We worked with rotting meat, a versatile environment for the growth of Pseudomonas, Salmonella, E. coli and other harmful bacteria. In order to work as safely as possible, we performed our rotten meat experiments in closed bottles and used our flow cabinets and procedure masks when taking meat samples. All of the meat was assumed to be biological waste, so we put everything in the autoclave to ensure that our researchers worked as safe as possible. You can read more about food safety in the dedicated chapter below.

Bacillus subtilis. For proof of principle we used B. subtilis strain 168, as safe strain widely used in labs. For our final product we want to use a food grade B. subtilis strain as Bacillus subtilis natto. Considered as safe as Lactococcus lactis in yoghurt.

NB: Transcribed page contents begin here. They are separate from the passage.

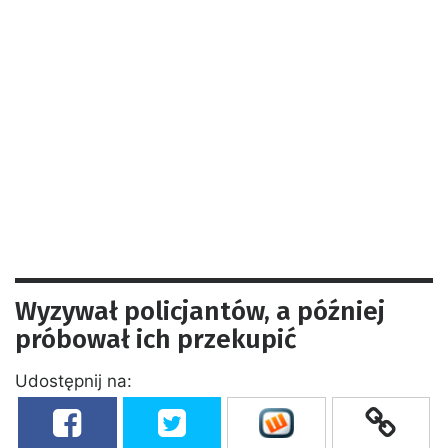
Wyzywał policjantów, a później
próbował ich przekupić
Udostępnij na: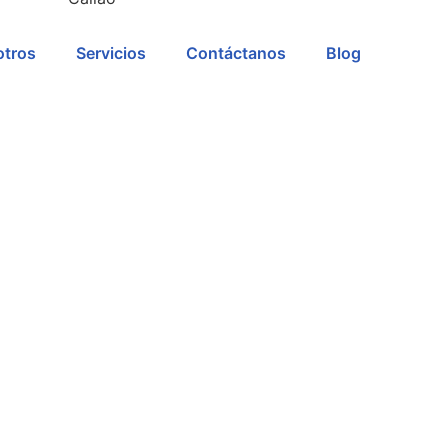
tros
Servicios
Contáctanos
Blog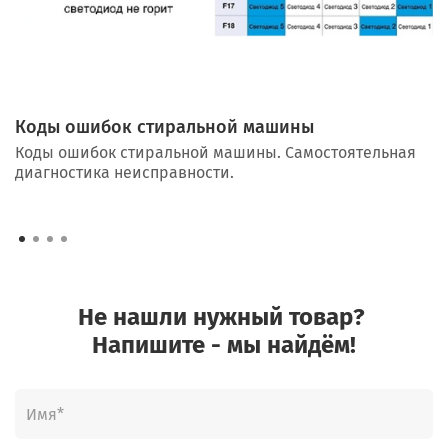
Коды ошибок стиральной машины
Коды ошибок стиральной машины. Самостоятельная
диагностика неисправности.
Не нашли нужный товар?
Напишите - мы найдём!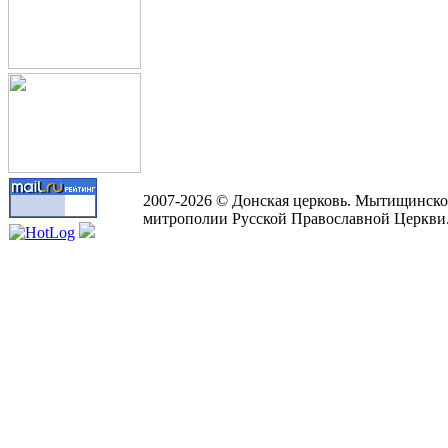
2007-2026 © Донская церковь. Мытищинско
митрополии Русской Православной Церкви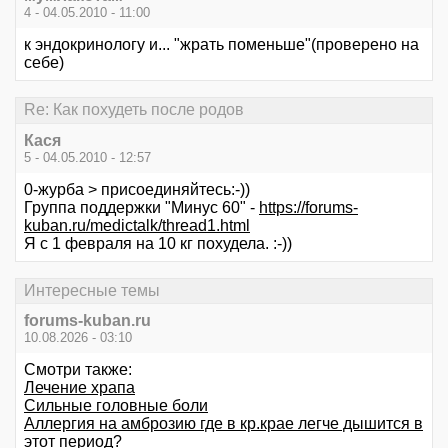
4 - 04.05.2010 - 11:00
к эндокринологу и... "жрать поменьше"(проверено на
себе)
Re: Как похудеть после родов
Кася
5 - 04.05.2010 - 12:57
0-журба > присоединяйтесь:-))
Группа поддержки "Минус 60" -
https://forums-
kuban.ru/medictalk/thread1.html
Я с 1 февраля на 10 кг похудела. :-))
Интересные темы
forums-kuban.ru
10.08.2026 - 03:10
Смотри также:
Лечение храпа
Сильные головные боли
Аллергия на амброзию где в кр.крае легче дышится в
этот период?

Escherichia coli strain DH5α- Standard laboratory bacterium, widely used as chassis for synthetic biology. This bacterium is considered moderately safe, however, may cause infections and therefore has to be treated carefully.



BioBricks


We did not find urgent safety issues with our biobricks. The promoters were taken from the genome of B.subtilis 168 and are natural gene parts. Furthermore the other parts of our biobricks are parts taken from the biobricks in the registry. The Lycopene pigment is considerd food grade and thus safe. GFP and the chromoproteins used as reporters some of our constructs are widely used reporters that are considerd low risk, however we do not plan to use that in our final Food Warden system and are only used under safe conditions in the lab. Furthermore we are planning to make our final Food Warden construct without an antibiotic resistance marker.

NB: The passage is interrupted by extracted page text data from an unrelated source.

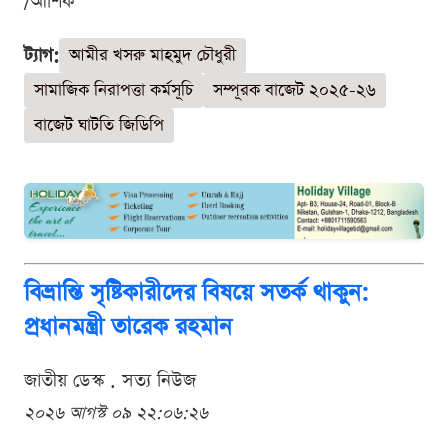
/আশিক
ট্যাগ:
আমীর খসরু মাহমুদ চৌধুরী
সামাজিক নিরাপত্তা কর্মসূচি
সম্পূরক বাজেট ২০২৫-২৬
বাজেট ঘাটতি জিডিপি
বিভ্রান্তি সৃষ্টিকারীদের বিষয়ে সতর্ক থাকুন:
প্রধানমন্ত্রী তারেক রহমান
জাতীয় ডেস্ক . সত্য নিউজ
২০২৬ আগস্ট ০৯ ২২:০৬:২৬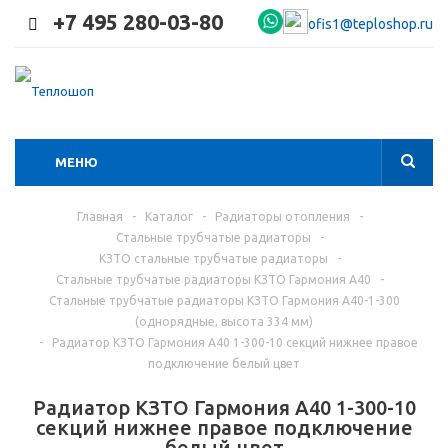
+7 495 280-03-80
ofis1@teploshop.ru
МЕНЮ
Главная
-
Каталог
-
Радиаторы отопления
-
Стальные трубчатые радиаторы
-
КЗТО стальные трубчатые радиаторы
-
Стальные трубчатые радиаторы КЗТО Гармония А40
-
Стальные трубчатые радиаторы КЗТО Гармония А40-1-300
(однорядные, высота 334 мм)
-
Радиатор КЗТО Гармония А40 1-300-10 секций нижнее правое
подключение белый цвет
Радиатор КЗТО Гармония А40 1-300-10
секций нижнее правое подключение
белый цвет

All our biobricks contain simple modification that have low or no risk at all. So under normal working conditions in the lab, these biobricks should not pose any danger to the researcher.



Biosafety group


Every research facility has staff responsible for the safety of the labs where people work with GMO. The University of Groningen is no exception. There are four biological safety officers each charged with a different aspects of safety (Site manager, Microorganisms, ecology and plants, animal safety) We invited Dr. Juke Lolkema, the safety officer in charge the safety in working with microorganisms, to give a lecture about GMOs and safety in the lab. Dr. Lolkema is responsible for the maintenance of safe microbial techniques in the whole life science building (Linneausborg)of the RUG. In this lecture we given information about rules and regulation of working with GMOs and how to work safely. During this lecture we asked about the safety aspects of our project. He found no apprend safety issues, due to the nature of our GM insert and the strain of B. subtilis we planned to use. However he raised an issue we needed to address: how to kill the bacteria after use? We tried to come up with ideas to adress this problem and found a good solution: a internal kill switch that is triggered by the a strong promotor of for example a stress factor or sporulation gene. More detail on this solution are found on the evironmental safety page.
After the lecture Dr. Lolkema made an inspection of our lab. No possible safety problems were found.

The safety lectures by the experts provided us with a good understanding into the safety of working in a laboratory. By working in accordens to the safety rule and the use of good commen sense, we provided a safe working environment for the researchers on the 2012 Groningen iGEM team.